Proprio nelle ore in cui sembra stabilizzarsi lo stato d'allerta per il Coronavirus, la politica inizia a muoversi sottotraccia nel tentativo di aprire la strada a un governo di unità nazionale. D'altra parte, gli appelli alla coesione arrivati in questi giorni da quasi tutti i partiti sono stati molto più formali che sostanziali. E la gestione dell'emergenza da parte di Giuseppe Conte non ha certo aiutato. C'è chi gli rinfaccia un'eccessiva sovraesposizione mediatica che avrebbe dato la percezione della catastrofe imminente e chi punta il dito sull'aver pubblicamente scaricato la responsabilità del contagio sull'ospedale di Codogno e sulle Regioni interessate, arrivando a sfiorare lo strappo istituzionale. Insomma, restano intatte tutte le incomprensioni politiche e personali che hanno caratterizzato gli ultimi mesi della legislatura.
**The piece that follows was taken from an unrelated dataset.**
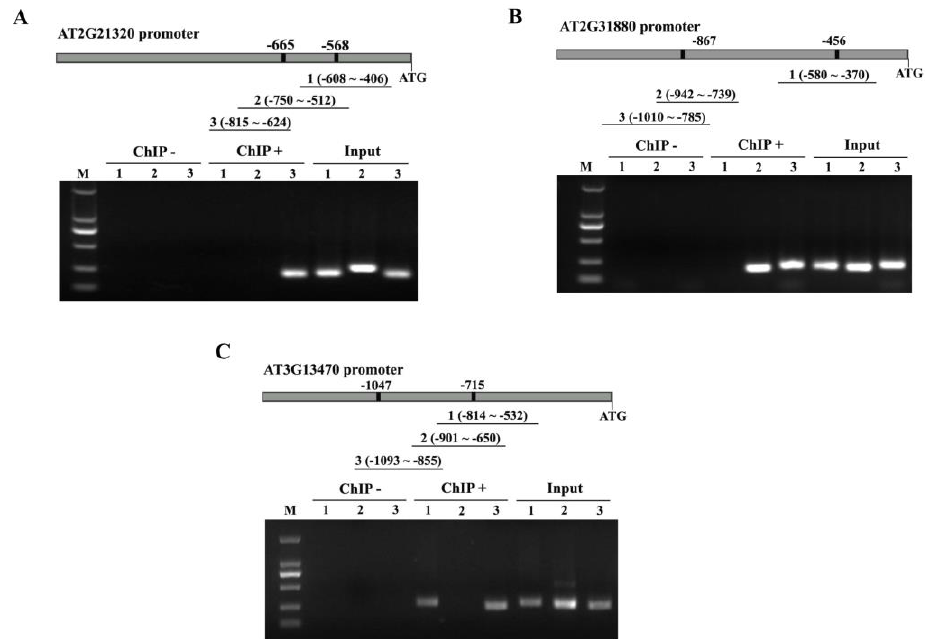
Figure 4. ChIP analysis of ANAC074 binding to NRS1, NRS2, and MybSt1. PCR products amplified from the promoters of AT2G21320 ( A ), AT2G31880 ( B ), and AT3G13470 ( C ) were size fractionated by gel electrophoresis. The promoter of AT2G21320 contains NRS1 motifs and without NRS2, Mybst1 and NACR motifs; the promoter of AT2G31880 includes NRS2 and no NRS1 and MybSt1 and NACRS; and the promoter of AT3G13470 contains only MybSt1 and no NRS1, NRS2, and NACRS. Black lines represent the promoter regions for PCR amplification, and their positions in promoters are also shown. Input, Input DNA was used as the control; CHIP+: chromatin immunoprecipitated with anti-GFP antibody and PCR amplified; CHIP-: chromatin immunoprecipitated with HA antibody and PCR amplified.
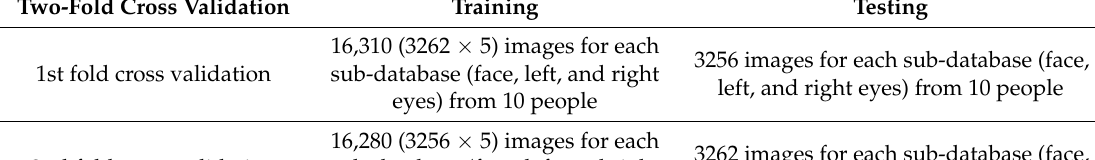
Table 4. Description of training and testing images from DDGC-DB1.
E dunque non sorprende che un pezzo importante del Parlamento stia ragionando concretamente su come archiviare il Conte 2 e passare a un esecutivo di salute pubblica che possa affrontare l'emergenza e, soprattutto, gli inevitabili contraccolpi economici che arriveranno nei prossimi mesi.
Un'operazione che ieri ha mosso i primi passi dalle buvette di Camera e Senato. Nella prima, mentre Montecitorio discute il decreto che contiene le misure per fronteggiare la crisi sanitaria, è Giancarlo Giorgetti a parlare apertamente di «situazione grave». E a chi gli chiede se sia arrivato il momento di un governo di unità nazionale si guarda bene dal dire di «no». «L'emergenza c'era prima e ci sarà anche dopo il Coronavirus», risponde laconico il numero due della Lega. D'altra parte, che Giorgetti ragioni sulla possibilità di un simile scenario non è certo una novità di questi ultimi giorni. «Purché - ha più volte ripetuto in privato - ci siano le condizioni». Qualche ora prima, invece, ben più schietto era stato Matteo Renzi. Che nella buvette di Palazzo Madama, in compagnia di Maria Elena Boschi e di alcuni senatori, non ci ha girato intorno. «Vista la situazione - spiega ai suoi interlocutori - un esecutivo con dentro tutti, senza distinguo assurdi, è la miglior soluzione possibile. Non per me, ma per il Paese». Insomma, secondo l'ex premier è arrivato il momento di archiviare il governo Conte, che «ha gestito in maniera scomposta» i primi giorni della crisi sanitaria. E questo lo dice in chiaro il senatore di Rignano. «Gli errori di comunicazione hanno prodotto un danno enorme all'estero, oltre che in Italia», scrive nella sua E-news. E ancora: «Stato e Regioni si diano una mano, assurdo litigare in momenti del genere. Io ho rinunciato a discutere con Conte».
Ancora una volta, dunque, Renzi prova a minare le fondamenta stesse di Palazzo Chigi. Perché è del tutto evidente che un governo di unità nazionale presuppone un passo indietro di Conte. Con il quale il rapporto è definitivamente compromesso, come pure è irrecuperabile quello tra il premier e Salvini, che ieri ha scritto una lettera al Quirinale per chiedere un incontro con Mattarella. Non è un caso che il leader della Lega e Renzi si sentano spesso in questi giorni. E che l'ex ministro dell'Interno non consideri impercorribile la via del governissimo. Per il momento si limita a mandare avanti Giorgetti. Ma - anche lui, come l'altro Matteo - pur di archiviare Conte, sarebbe pronto a tutto. La verità, però, è che al momento si tratta ancora di uno scenario futuribile e complesso. Che potrebbe trovare la sponda di Forza Italia (anche con Berlusconi pare che Renzi si sia sentito più d'una volta), ma che non interessa né a Fratelli d'Italia né tantomeno al Pd. I dem, infatti, vedono Renzi come fumo negli occhi. E Dario Franceschini in privato arriva a definire l'ipotesi di un governo di unità nazionale una «gigantesca sciocchezza».
La verità è che solo fra qualche settimana - con un quadro più chiaro dell'emergenza sanitaria e delle ricadute economiche - si potrà capire che margini ci sono per una simile operazione. Che, almeno per il momento, è solo l'ennesimo tentativo di spallata a Conte da parte dei due Mattei.